Build vs. buy for the quality layer. Most teams start with a spreadsheet, a custom evaluation script, and a Slack channel where people post bad outputs. That can work for a small prototype, but it breaks once the system is in production because the findings do not compound. A root cause found by one engineer does not automatically become a regression test or a calibration example for the team’s LLM judge. The real goal is to make those lessons reusable.

Picking the right tools

A simplified four-step approach:

  1. Start with your data needs. What does your knowledge base look like? Do you need semantic search (Pinecone), graph-style relationships (Weaviate or ApertureDB), or something simpler?

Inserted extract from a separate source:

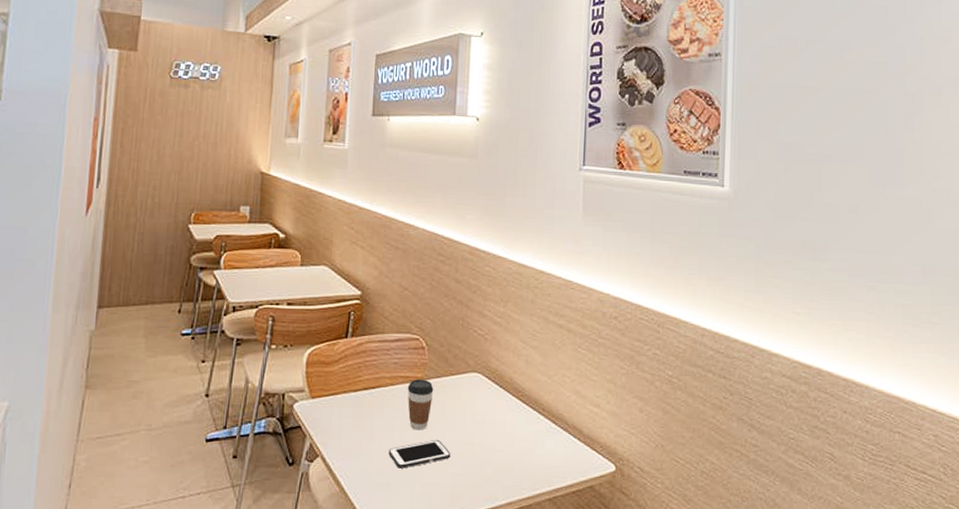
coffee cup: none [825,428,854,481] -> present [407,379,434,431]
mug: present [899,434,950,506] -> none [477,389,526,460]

  2. Choose a model tier. Proprietary API (GPT-4o, Claude, Gemini) for fastest time to production, open-source (Llama 3.x, Mistral) if you need fine-tuning or lower long-run costs.

  3. Pick an orchestration layer. LlamaIndex for RAG-heavy applications, LangGraph for complex multi-step or agentic workflows. Custom code remains valid for teams with specific requirements that frameworks don’t cover well.

  4. Build observability and quality ops from day one. The teams that regret this are the ones who added monitoring after they had problems. Basic trace logging plus automated quality checks, even simple ones, will tell you things you can’t see from infrastructure metrics alone.

The most common mistake is treating the ops and quality layer as an afterthought. You don’t know what your LLM is doing in production until you look, and by the time a failure is visible in latency or error metrics, users have usually already seen it.